Knapp 30 Jahre war sie die Chefin in den Büros des Verkehrsvereins Ascheberg. Jetzt kehrt sie mit ihren Bildern als Künstlerin dorthin zurück.

Samstag, 12.01.2019, 17:00 Uhr aktualisiert: 14.01.2019, 16:51 Uhr
Annette Langenberg kehrt mit ihren Bildern an den früheren Arbeitsplatz zurück. Sie hat den Verkehrsverein Ascheberg knapp 30 Jahre geleitet. Foto: Tina Nitsche

Knapp 30 Jahre hat Annette Langenberg den Weg in die Räumlichkeiten von Ascheberg Marketing am Katharinenplatz 1 eingeschlagen. Denn so lange leitete sie die Touristinfo der Gemeinde. Jetzt ist sie wieder da. Allerdings hat sie weder einen Laptop dabei noch Akten im Gepäck, sondern jede Menge Bilder. Denn die Herberner Künstlerin bringt nun Farbe ins Spiel. Bis zum Juni diesen Jahres zieren ihre Werke im Rahmen von „Ascheberger Künstler stellen aus“ die Wände der Räumlichkeiten von Ascheberg Marketing.

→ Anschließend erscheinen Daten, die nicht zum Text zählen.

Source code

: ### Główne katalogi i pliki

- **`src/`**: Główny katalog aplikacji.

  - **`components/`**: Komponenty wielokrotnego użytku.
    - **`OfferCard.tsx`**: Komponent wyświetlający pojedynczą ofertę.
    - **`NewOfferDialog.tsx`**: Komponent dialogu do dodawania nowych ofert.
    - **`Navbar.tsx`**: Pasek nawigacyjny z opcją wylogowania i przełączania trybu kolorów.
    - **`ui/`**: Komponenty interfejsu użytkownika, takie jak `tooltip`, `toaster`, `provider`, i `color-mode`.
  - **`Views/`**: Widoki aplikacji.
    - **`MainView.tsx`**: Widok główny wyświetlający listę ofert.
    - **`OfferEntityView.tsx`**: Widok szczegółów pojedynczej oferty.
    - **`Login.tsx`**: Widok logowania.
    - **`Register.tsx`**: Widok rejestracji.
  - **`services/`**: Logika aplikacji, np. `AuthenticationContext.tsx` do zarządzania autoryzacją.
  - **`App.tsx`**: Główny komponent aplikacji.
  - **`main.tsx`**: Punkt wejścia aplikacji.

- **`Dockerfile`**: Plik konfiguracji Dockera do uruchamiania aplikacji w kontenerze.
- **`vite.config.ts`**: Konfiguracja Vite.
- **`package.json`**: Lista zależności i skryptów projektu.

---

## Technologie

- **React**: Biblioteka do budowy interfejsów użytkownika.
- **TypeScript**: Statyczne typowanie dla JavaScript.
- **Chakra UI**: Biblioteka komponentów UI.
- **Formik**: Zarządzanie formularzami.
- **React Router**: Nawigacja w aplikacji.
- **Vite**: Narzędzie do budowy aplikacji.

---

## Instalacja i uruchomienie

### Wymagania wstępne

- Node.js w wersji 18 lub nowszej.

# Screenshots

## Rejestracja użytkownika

Langenbergs Werke tragen eine eigene Handschrift und sie eint eines: Sie alle sind mit Acryl auf Leinwand gebannt worden. Nicht einfach so, sondern in mehreren Schichten. Der Effekt ist einzigartig. Verschiedene Farbtöne schimmern an unterschiedlichsten Stellen hervor und bahnen sich einen Weg direkt ins Auge des Betrachters. Gleichzeitig verleihen sie Langenbergs Werken Tiefe und erzeugen Plastizität. „Nein, es sind keine figürlichen Bilder, die ich hier ausstelle“, sagt Annette Langenberg. Sie bevorzugt den abstrakten Stil. Ein schwarzer Pinselstrich hier, eine dunkle Linie da – ansatzweise scheinbar wahllos haben diese Elemente den Weg auf die Leinwand gefunden. Ebenso wie die Farbgebungen. Blau und grün ist die bevorzugte Farbe, die Annette Langenberg für ihre Bilder gewählt hat. Rote Töne sorgen dabei dann für Spannung und gewisse Akzente. Keines ihrer Bilder trägt einen Namen. „Ganz bewusst nicht“, verrät die Künstlerin. Sie habe natürlich eine Intention, wenn sie malt, aber durch ihren Stil möchte sie Raum für Interpretationen des Betrachters lassen. Durch ihre Technik gelingt das. Kreativität und Experimentierfreudigkeit kommen mühelos zum Ausdruck. Der Betrachter kann sich sein ganz eigenes Bild machen. Bis Ende Juni hat er dafür Zeit, denn so lange ist Annette Langenberg „wieder“ präsent am Katharinenplatz 1. Nicht in der Arbeitsfunktion und auch nicht persönlich, sondern durch ihre Werke, die den Betrachter beim Betreten der Räumlichkeiten in ihren Bann ziehen. Auf ganz unterschiedliche Weise.